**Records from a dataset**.
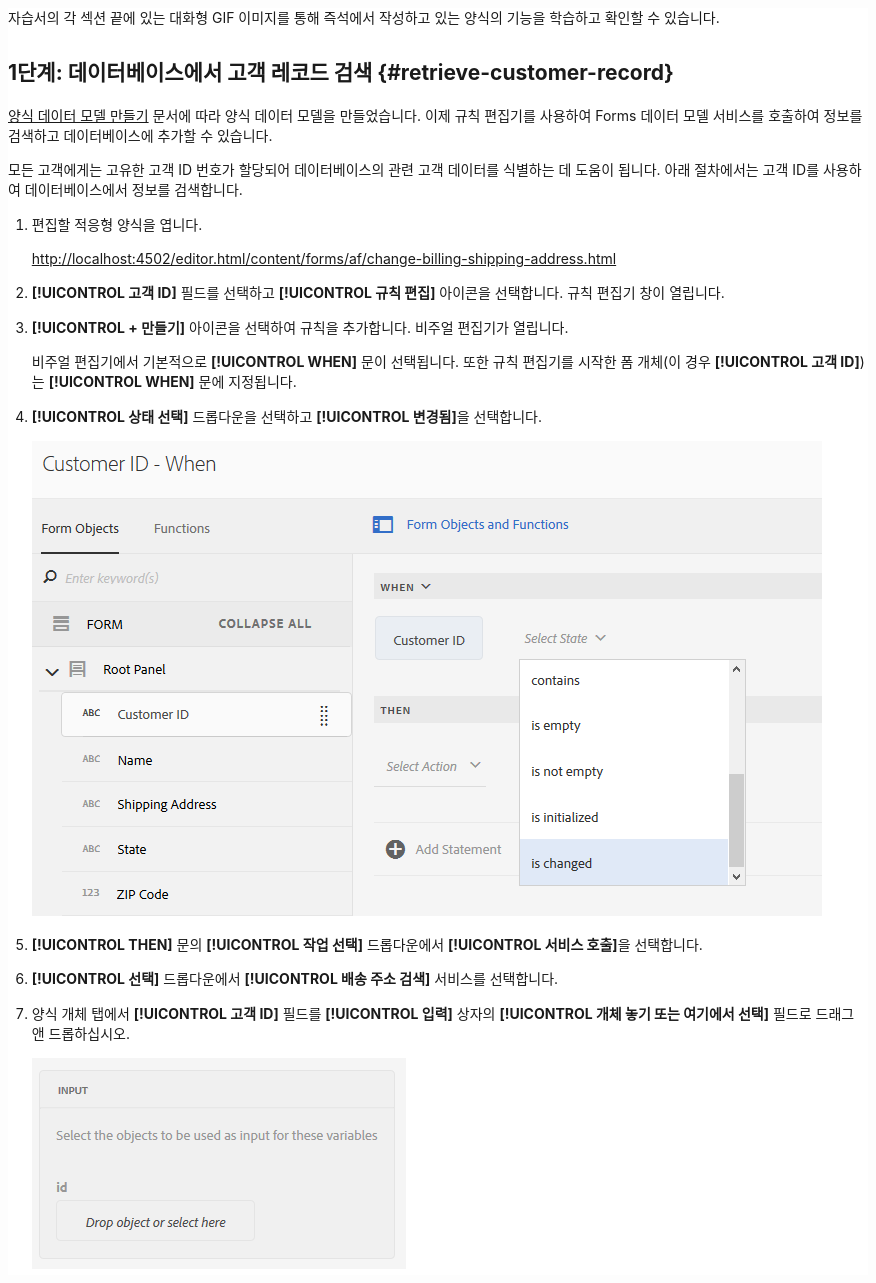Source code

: 자습서의 각 섹션 끝에 있는 대화형 GIF 이미지를 통해 즉석에서 작성하고 있는 양식의 기능을 학습하고 확인할 수 있습니다.

## 1단계: 데이터베이스에서 고객 레코드 검색 {#retrieve-customer-record}

[양식 데이터 모델 만들기](/help/forms/using/create-form-data-model.md) 문서에 따라 양식 데이터 모델을 만들었습니다. 이제 규칙 편집기를 사용하여 Forms 데이터 모델 서비스를 호출하여 정보를 검색하고 데이터베이스에 추가할 수 있습니다.

모든 고객에게는 고유한 고객 ID 번호가 할당되어 데이터베이스의 관련 고객 데이터를 식별하는 데 도움이 됩니다. 아래 절차에서는 고객 ID를 사용하여 데이터베이스에서 정보를 검색합니다.

1. 편집할 적응형 양식을 엽니다.

   [http://localhost:4502/editor.html/content/forms/af/change-billing-shipping-address.html](http://localhost:4502/editor.html/content/forms/af/change-billing-shipping-address.html)

1. **[!UICONTROL 고객 ID]** 필드를 선택하고 **[!UICONTROL 규칙 편집]** 아이콘을 선택합니다. 규칙 편집기 창이 열립니다.
1. **[!UICONTROL + 만들기]** 아이콘을 선택하여 규칙을 추가합니다. 비주얼 편집기가 열립니다.

   비주얼 편집기에서 기본적으로 **[!UICONTROL WHEN]** 문이 선택됩니다. 또한 규칙 편집기를 시작한 폼 개체(이 경우 **[!UICONTROL 고객 ID]**)는 **[!UICONTROL WHEN]** 문에 지정됩니다.

1. **[!UICONTROL 상태 선택]** 드롭다운을 선택하고 **[!UICONTROL 변경됨]**&#x200B;을 선택합니다.

   ![whencustomeridischanged](assets/whencustomeridischanged.png)

1. **[!UICONTROL THEN]** 문의 **[!UICONTROL 작업 선택]** 드롭다운에서 **[!UICONTROL 서비스 호출]**&#x200B;을 선택합니다.
1. **[!UICONTROL 선택]** 드롭다운에서 **[!UICONTROL 배송 주소 검색]** 서비스를 선택합니다.
1. 양식 개체 탭에서 **[!UICONTROL 고객 ID]** 필드를 **[!UICONTROL 입력]** 상자의 **[!UICONTROL 개체 놓기 또는 여기에서 선택]** 필드로 드래그 앤 드롭하십시오.

   ![dropobjectstoinputfield-retrievedata](assets/dropobjectstoinputfield-retrievedata.png)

**ACTIVITY**.
All lines in the entries above that include "서비스를" should be found and copied.

**OUTPUT FOR THIS EXERCISE**.
[양식 데이터 모델 만들기](/help/forms/using/create-form-data-model.md) 문서에 따라 양식 데이터 모델을 만들었습니다. 이제 규칙 편집기를 사용하여 Forms 데이터 모델 서비스를 호출하여 정보를 검색하고 데이터베이스에 추가할 수 있습니다.
1. **[!UICONTROL 선택]** 드롭다운에서 **[!UICONTROL 배송 주소 검색]** 서비스를 선택합니다.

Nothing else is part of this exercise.